红豆不敢相信地看向一舸,大声叫道:“你胡说!我不相信,他不可能有事,他是药神家主,天生灵脉,怎么有事?这不可能,只是小小命刧罢了……”
说着说着,瘫倒在地上,自古神仙渡劫都是九死一生,而这是血月天劫呀!天地间最浓烈、厚重、纯粹的戾气,为什么偏偏化为他命中注定的刧难!反反复复重复自己的话,在心里不断地寻找支撑,她拼命想,自己一定要找到救他的办法。
一舸跪在地上,哭着将头埋在地下:“封之家主也会死,封家有三位家主死于自己的命刧,家主的命刧偏又如此霸道,怕是,怕……”说着呜咽得出不了声,只将脸杵在泥里,肩头急剧地抖着。
他从出生就同父亲跟在家主身边,对家主的感情如父如兄,亦师亦友,此时让他眼睁睁看着家主陨命,只急得五内如焚,恨不能以身相待。

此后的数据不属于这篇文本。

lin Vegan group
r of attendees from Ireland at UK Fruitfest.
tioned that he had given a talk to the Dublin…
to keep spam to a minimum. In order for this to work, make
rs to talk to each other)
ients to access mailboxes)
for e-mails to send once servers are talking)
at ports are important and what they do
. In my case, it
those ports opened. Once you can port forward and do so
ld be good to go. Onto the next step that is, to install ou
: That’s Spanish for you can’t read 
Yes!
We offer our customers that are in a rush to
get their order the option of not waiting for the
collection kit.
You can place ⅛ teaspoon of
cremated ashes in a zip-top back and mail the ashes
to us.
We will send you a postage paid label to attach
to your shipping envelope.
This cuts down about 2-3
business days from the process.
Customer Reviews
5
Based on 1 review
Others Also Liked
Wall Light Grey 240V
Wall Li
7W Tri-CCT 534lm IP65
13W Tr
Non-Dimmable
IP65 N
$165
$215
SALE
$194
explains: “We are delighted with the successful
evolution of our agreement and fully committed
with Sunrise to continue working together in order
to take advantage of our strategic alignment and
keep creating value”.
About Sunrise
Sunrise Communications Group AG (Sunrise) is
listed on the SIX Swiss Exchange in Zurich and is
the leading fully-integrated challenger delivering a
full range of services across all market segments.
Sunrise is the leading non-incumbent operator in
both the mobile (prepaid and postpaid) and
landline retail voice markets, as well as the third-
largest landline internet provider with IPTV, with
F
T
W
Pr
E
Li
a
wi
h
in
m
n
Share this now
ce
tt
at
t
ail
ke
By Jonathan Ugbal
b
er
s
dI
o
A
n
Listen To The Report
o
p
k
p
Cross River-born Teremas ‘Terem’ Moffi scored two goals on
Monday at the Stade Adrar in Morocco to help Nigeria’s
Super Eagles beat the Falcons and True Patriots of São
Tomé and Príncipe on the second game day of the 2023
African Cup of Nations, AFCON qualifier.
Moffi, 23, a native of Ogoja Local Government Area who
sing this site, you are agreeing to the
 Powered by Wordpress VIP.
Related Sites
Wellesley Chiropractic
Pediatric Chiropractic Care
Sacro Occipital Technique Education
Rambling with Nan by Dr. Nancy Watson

奈何过血晕之阵的霸道他不是没有见识过,上一次血月现世,父亲几万年的精深修为,只是带封兮阳回山就身受重伤,本家小叔有八千年的功力只是欲扶家主一把,便被血晕戾气绞成飞灰,这样霸道的天刧之下,任何人扑上去都只是送死,于事无?。
红豆听了一舸的话,流着眼泪傻傻站起来,血晕之阵中,封兮阳已经痛得失去了知觉,身子在空中盘旋飘浮,因此身俱灵脉,血晕飞镰并不能在他身上割出真正的伤口,只是划出一条条暗红?迹,他现在红痕已遍布全身,眼眸紧闭,唇色苍白,没有一丝生气!
天地间突然寂寂无声,只剩下了这个曾为她拼死守侯,陷入万劫而不悔的痴情男子!她痛得没法呼吸,这个人曾答应要守护她一生一世,还说要娶她做他的小妻子!他还不曾听她唱歌,她的情歌一直未唱出口,他一定不知晓自己究竟有多爱他!
“不行,你不能这样!我也不允许你这样!”红豆说着身子开始软化,化成一条黑脊白腹的巨龙在地上长身飞起,阵阵凄婉龙吟响彻九霄,四野为之震动,天上的星辰暗了几暗。
巨龙围绕着封兮阳身周盘旋,雪白的鳞爪因为靠得太近而被血晕戾气割得鲜血淋淋,巨龙仰头向天,发出声声长嘶,飞到高空,蓄集三千年的修为酝酿出一个水光结界,结界由内而外,从她的巨口发出。